Марина бросает быстрый взгляд на Джона. Доступ к программе эксперимента строго ограничен, и даже детям участвовать в нём не представляется возможным. И если им не пришлось ничего объяснять другим детям, – это сделала я в письмах, которые написала всем без исключения, – то для Руди этого было мало, и её нужно было как-то угомонить.

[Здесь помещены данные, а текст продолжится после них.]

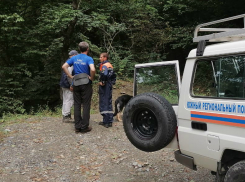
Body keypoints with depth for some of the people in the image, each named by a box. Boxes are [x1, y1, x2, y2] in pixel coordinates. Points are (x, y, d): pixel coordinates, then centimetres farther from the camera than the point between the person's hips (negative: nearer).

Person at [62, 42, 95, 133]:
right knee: (86, 105, 3)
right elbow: (92, 69, -26)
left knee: (77, 105, 9)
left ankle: (77, 126, 13)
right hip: (86, 84, -4)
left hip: (76, 84, 4)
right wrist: (91, 78, -9)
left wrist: (71, 76, 3)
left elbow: (64, 66, 1)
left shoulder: (74, 58, 6)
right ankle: (84, 127, 6)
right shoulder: (89, 59, -9)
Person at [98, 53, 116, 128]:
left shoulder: (104, 65, -13)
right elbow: (114, 75, 21)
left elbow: (104, 75, -30)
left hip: (104, 87, -9)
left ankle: (106, 122, -3)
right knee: (109, 103, 11)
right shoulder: (110, 65, 15)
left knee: (104, 103, -4)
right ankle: (110, 121, 16)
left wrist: (102, 82, -17)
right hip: (109, 86, 9)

– Дело в том, – начал Джон, с трудом подбирая слова, немного чувствуя злость на меня, что ему приходится выполнять мою роль и объясняться с моей дочкой. – Дело в том, Руди, что программа эксперимента защищена, и мы знаем только небольшую часть, а все результаты рассчитаны на будущие поколения. Так что мы даже не сможем его завершить. Всё зашито в программу. Мы лишь запустили её и теперь отслеживаем поступающие сигналы. Через некоторое время все эти установки вместе с телом Евы будут захоронены в действующем виде.
– Не понимаю, как это? – Руди делает изумлённое лицо. – То есть всё, что сейчас здесь находится и работает, будет погребено? И всё будет идти само по себе?
– Примерно так, – Марина решает подержать Джона. – Все мы смертны. По крайней мере тело человека. Эксперимент проводится с душой.
– И что, удалось подтвердить существование души? – Руди с недоверием поднимает глаза.
– Мы ещё в поиске, – быстро отвечает Марина, обманув Руди. Джон не смог бы соврать, поэтому она решила его опередить. Они не должны раскрывать факт существования души, пока не будет явных доказательств. Это будет известно только по окончании эксперимента, примерно через тысячу лет.
– Что?! Через тысячу лет?! – открывает рот изумлённая Руди.
– Да, именно на такой срок он задуман и запрограммирован.
– Какая чушь… – фыркает Руди. – Неизвестно, что произойдёт в ближайшие сто-двести лет.